Learning-Aided Control of Robotic Tether-Net with Maneuverable Nodes to Capture Large Space Debris
Achira Boonrath, Feng Liu, Elenora M. Botta, Souma Chowdhury
TL;DR
This work tackles active debris removal with a maneuverable tether-net by framing it as a hierarchical control problem. A policy-gradient based centralized planner computes final MU end-points from the debris state, while decentralized PID controllers execute the trajectories under noisy sensing. A recurrent surrogate predicts capture outcomes to accelerate training, and PPO-based RL optimizes MU placements to maximize capture success and minimize fuel, demonstrated on 4-MU and 8-MU designs with and without closing mechanisms. High-fidelity simulations show notable fuel reductions and 100% capture success across varied target positions, highlighting the practical potential of learning-aided tether-net systems for large space debris removal.
Abstract
Maneuverable tether-net systems launched from an unmanned spacecraft offer a promising solution for the active removal of large space debris. Guaranteeing the successful capture of such space debris is dependent on the ability to reliably maneuver the tether-net system -- a flexible, many-DoF (thus complex) system -- for a wide range of launch scenarios. Here, scenarios are defined by the relative location of the debris with respect to the chaser spacecraft. This paper represents and solves this problem as a hierarchically decentralized implementation of robotic trajectory planning and control and demonstrates the effectiveness of the approach when applied to two different tether-net systems, with 4 and 8 maneuverable units (MUs), respectively. Reinforcement learning (policy gradient) is used to design the centralized trajectory planner that, based on the relative location of the target debris at the launch of the net, computes the final aiming positions of each MU, from which their trajectory can be derived. Each MU then seeks to follow its assigned trajectory by using a decentralized PID controller that outputs the MU's thrust vector and is informed by noisy sensor feedback (for realism) of its relative location.
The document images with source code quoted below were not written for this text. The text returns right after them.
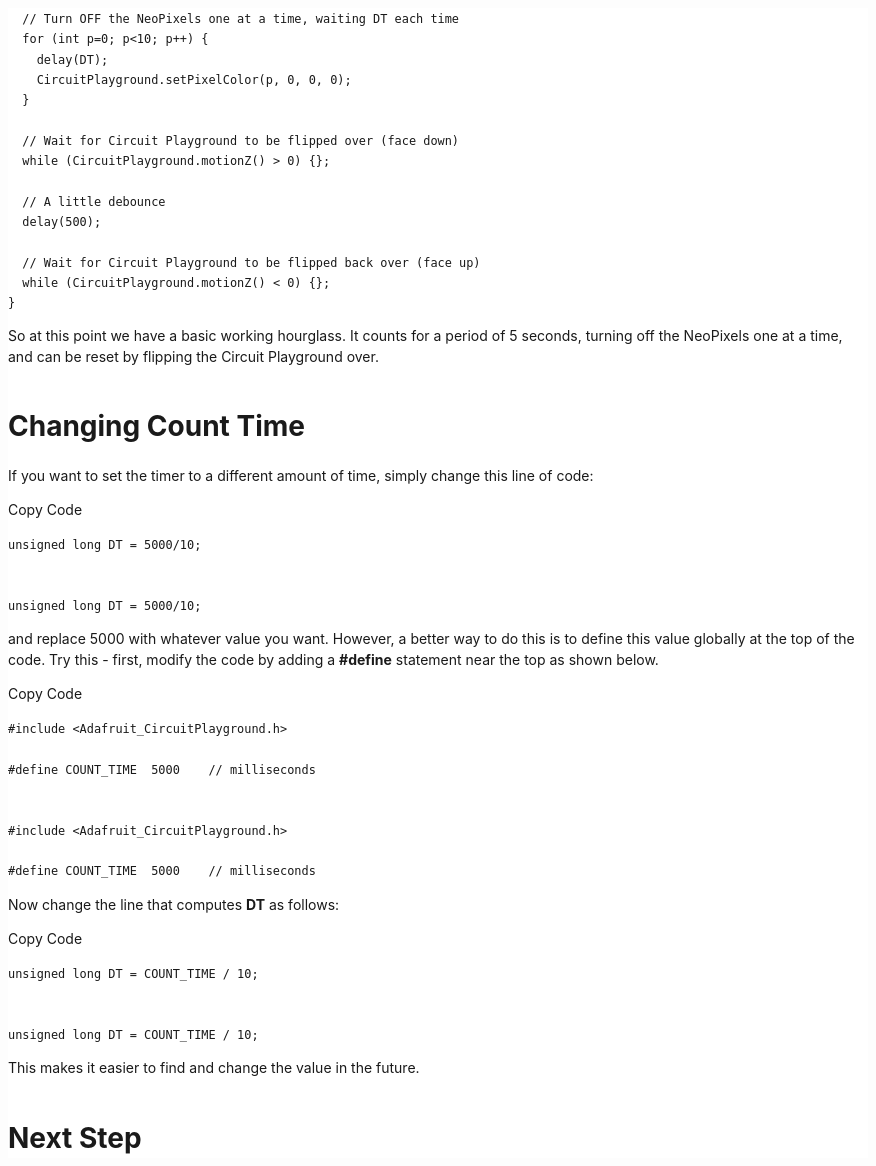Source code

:       // Turn OFF the NeoPixels one at a time, waiting DT each time
      for (int p=0; p<10; p++) {
        delay(DT);
        CircuitPlayground.setPixelColor(p, 0, 0, 0);
      }
      
      // Wait for Circuit Playground to be flipped over (face down)
      while (CircuitPlayground.motionZ() > 0) {};
    
      // A little debounce
      delay(500);
    
      // Wait for Circuit Playground to be flipped back over (face up)
      while (CircuitPlayground.motionZ() < 0) {};
    }

So at this point we have a basic working hourglass. It counts for a period of 5 seconds, turning off the NeoPixels one at a time, and can be reset by flipping the Circuit Playground over.

#  Changing Count Time

If you want to set the timer to a different amount of time, simply change this line of code:

Copy Code

    
    
    unsigned long DT = 5000/10;
    
    
    unsigned long DT = 5000/10;

and replace 5000 with whatever value you want. However, a better way to do this is to define this value globally at the top of the code. Try this - first, modify the code by adding a **#define** statement near the top as shown below.

Copy Code

    
    
    #include <Adafruit_CircuitPlayground.h>
    
    #define COUNT_TIME	5000	// milliseconds
    
    
    #include <Adafruit_CircuitPlayground.h>
    
    #define COUNT_TIME	5000	// milliseconds

Now change the line that computes **DT** as follows:

Copy Code

    
    
    unsigned long DT = COUNT_TIME / 10;
    
    
    unsigned long DT = COUNT_TIME / 10;

This makes it easier to find and change the value in the future.

#  Next Step
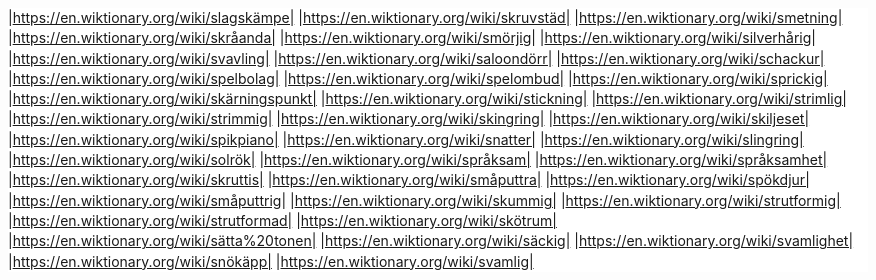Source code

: |https://en.wiktionary.org/wiki/slagskämpe|
|https://en.wiktionary.org/wiki/skruvstäd|
|https://en.wiktionary.org/wiki/smetning|
|https://en.wiktionary.org/wiki/skråanda|
|https://en.wiktionary.org/wiki/smörjig|
|https://en.wiktionary.org/wiki/silverhårig|
|https://en.wiktionary.org/wiki/svavling|
|https://en.wiktionary.org/wiki/saloondörr|
|https://en.wiktionary.org/wiki/schackur|
|https://en.wiktionary.org/wiki/spelbolag|
|https://en.wiktionary.org/wiki/spelombud|
|https://en.wiktionary.org/wiki/sprickig|
|https://en.wiktionary.org/wiki/skärningspunkt|
|https://en.wiktionary.org/wiki/stickning|
|https://en.wiktionary.org/wiki/strimlig|
|https://en.wiktionary.org/wiki/strimmig|
|https://en.wiktionary.org/wiki/skingring|
|https://en.wiktionary.org/wiki/skiljeset|
|https://en.wiktionary.org/wiki/spikpiano|
|https://en.wiktionary.org/wiki/snatter|
|https://en.wiktionary.org/wiki/slingring|
|https://en.wiktionary.org/wiki/solrök|
|https://en.wiktionary.org/wiki/språksam|
|https://en.wiktionary.org/wiki/språksamhet|
|https://en.wiktionary.org/wiki/skruttis|
|https://en.wiktionary.org/wiki/småputtra|
|https://en.wiktionary.org/wiki/spökdjur|
|https://en.wiktionary.org/wiki/småputtrig|
|https://en.wiktionary.org/wiki/skummig|
|https://en.wiktionary.org/wiki/strutformig|
|https://en.wiktionary.org/wiki/strutformad|
|https://en.wiktionary.org/wiki/skötrum|
|https://en.wiktionary.org/wiki/sätta%20tonen|
|https://en.wiktionary.org/wiki/säckig|
|https://en.wiktionary.org/wiki/svamlighet|
|https://en.wiktionary.org/wiki/snökäpp|
|https://en.wiktionary.org/wiki/svamlig|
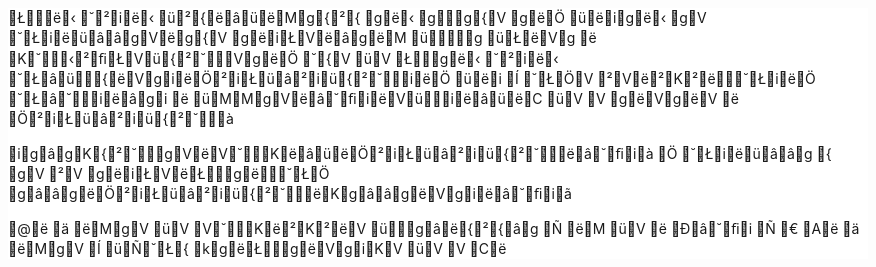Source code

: 
Łë‹
˘²ië‹
ü²{ëâüëMg{²{
gë‹
gg{V
gëÖ
üëigë‹
gV
˘ŁiëüââgVëg{V
gëiŁVëâgëM
üg
üŁëVg
ë
K˘‹²ﬁŁVü{²˘VgëÖ
˘{V
üV
Łgë‹
˘²ië‹
˘Łâü{ëVgiëÖ²iŁüâ²iü{²˘iëÖ
üëi
Í
˘ŁÖV
²Vë²K²ë˘ŁiëÖ
˘Łâ˘iëâgi
ë
üMMgVëâ˘ﬁiëVüiëâüëC
üV
V
gëVgëV
ë
Ö²iŁüâ²iü{²˘à


igâgK{²˘gVëV˘KëâüëÖ²iŁüâ²iü{²˘ëâ˘ﬁià
Ö
˘Łiëüââg
{
gV
²V
gëiŁVëŁgë˘ŁÖ
gââgëÖ²iŁüâ²iü{²˘ëKgââgëVgiëâ˘ﬁiã


@ë
ä
ëMgV
üV
V˘Kë²K²ëV
ügâë{²{âg
Ñ
ëM
üV
ë
Ðâ˘ﬁi
Ñ
€
Aë
ä
ëMgV
Í
üÑ˘Ł{
kgëŁgëVgiKV
üV
V
Cë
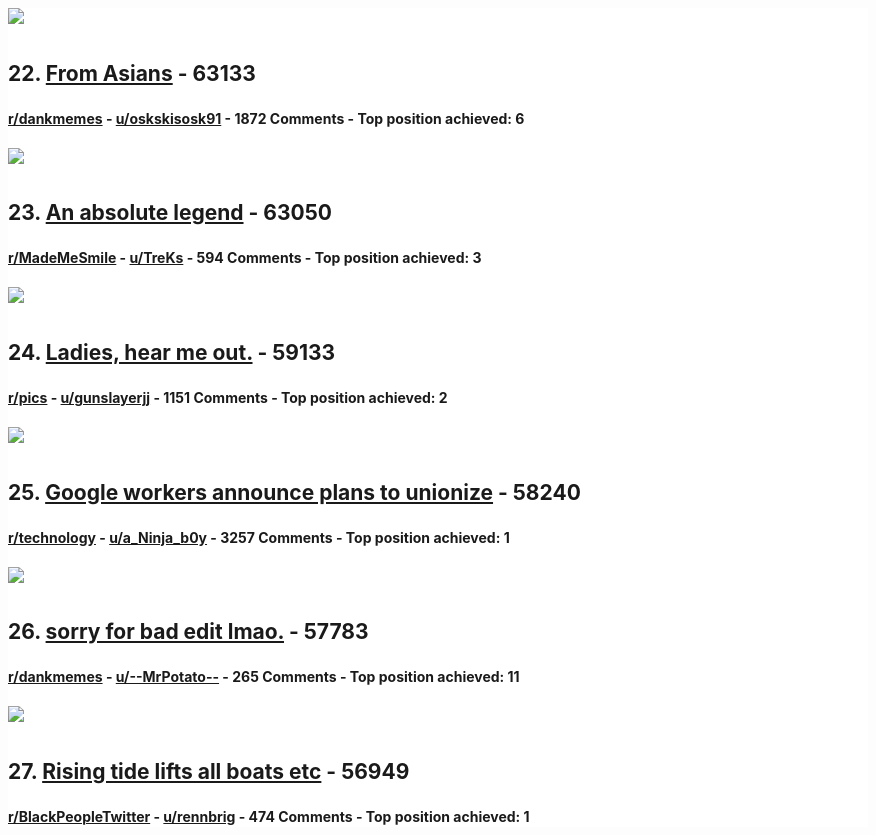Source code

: <a href="https://i.redd.it/av9wpvraeb961.jpg"><img src="https://b.thumbs.redditmedia.com/h7Va11EDVXMdJzT2LtnSbxTPHDlx-VwoqhiVeulVeBw.jpg"></img></a>

## 22. [From Asians](http://reddit.com/r/dankmemes/comments/kqi7js/from_asians/) - 63133
#### [r/dankmemes](http://reddit.com/r/dankmemes) - [u/oskskisosk91](http://reddit.com/u/oskskisosk91) - 1872 Comments - Top position achieved: 6

<a href="https://i.redd.it/vqb5usestd961.jpg"><img src="https://b.thumbs.redditmedia.com/YN4Jcl0FlepemiCmaneoz7qwJyjwEAC3Q_HxryE7v8s.jpg"></img></a>

## 23. [An absolute legend](http://reddit.com/r/MadeMeSmile/comments/kqiweq/an_absolute_legend/) - 63050
#### [r/MadeMeSmile](http://reddit.com/r/MadeMeSmile) - [u/TreKs](http://reddit.com/u/TreKs) - 594 Comments - Top position achieved: 3

<a href="https://i.imgur.com/uSNF4AE.jpg"><img src="https://b.thumbs.redditmedia.com/YlsR3F5-Hr5t6-IQIvQqxIeTixLBPXzz5j8dfnVgm1I.jpg"></img></a>

## 24. [Ladies, hear me out.](http://reddit.com/r/pics/comments/kq877s/ladies_hear_me_out/) - 59133
#### [r/pics](http://reddit.com/r/pics) - [u/gunslayerjj](http://reddit.com/u/gunslayerjj) - 1151 Comments - Top position achieved: 2

<a href="https://i.redd.it/rqnwbb0tbb961.jpg"><img src="https://b.thumbs.redditmedia.com/4Dk8YPd_dwvbf4WMzdFpZY5ss2c00j-BGxT7v0gHp_A.jpg"></img></a>

## 25. [Google workers announce plans to unionize](http://reddit.com/r/technology/comments/kq7jpa/google_workers_announce_plans_to_unionize/) - 58240
#### [r/technology](http://reddit.com/r/technology) - [u/a_Ninja_b0y](http://reddit.com/u/a_Ninja_b0y) - 3257 Comments - Top position achieved: 1

<a href="https://www.theverge.com/2021/1/4/22212347/google-employees-contractors-announce-union-cwa-alphabet"><img src="https://b.thumbs.redditmedia.com/ShQRVrwI7UsycG_d9lahXVOOZ-LN6zOCZgPx5UwllJw.jpg"></img></a>

## 26. [sorry for bad edit lmao.](http://reddit.com/r/dankmemes/comments/kq7gtc/sorry_for_bad_edit_lmao/) - 57783
#### [r/dankmemes](http://reddit.com/r/dankmemes) - [u/--MrPotato--](http://reddit.com/u/--MrPotato--) - 265 Comments - Top position achieved: 11

<a href="https://i.redd.it/zbwcdu323b961.png"><img src="https://b.thumbs.redditmedia.com/xS04hsHqowrJ0C9AIS5HpFW1_zYlp9vQdTr3JPMCmOg.jpg"></img></a>

## 27. [Rising tide lifts all boats etc](http://reddit.com/r/BlackPeopleTwitter/comments/kqmcxp/rising_tide_lifts_all_boats_etc/) - 56949
#### [r/BlackPeopleTwitter](http://reddit.com/r/BlackPeopleTwitter) - [u/rennbrig](http://reddit.com/u/rennbrig) - 474 Comments - Top position achieved: 1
System performance is assessed in terms of capture success and overall fuel consumption by the MUs. Reward shaping and surrogate models are used to respectively guide and speed up the RL process. Simulation-based experiments show that this approach allows the successful capture of debris at fuel costs that are notably lower than nominal baselines, including in scenarios where the debris is significantly off-centered compared to the approaching chaser spacecraft.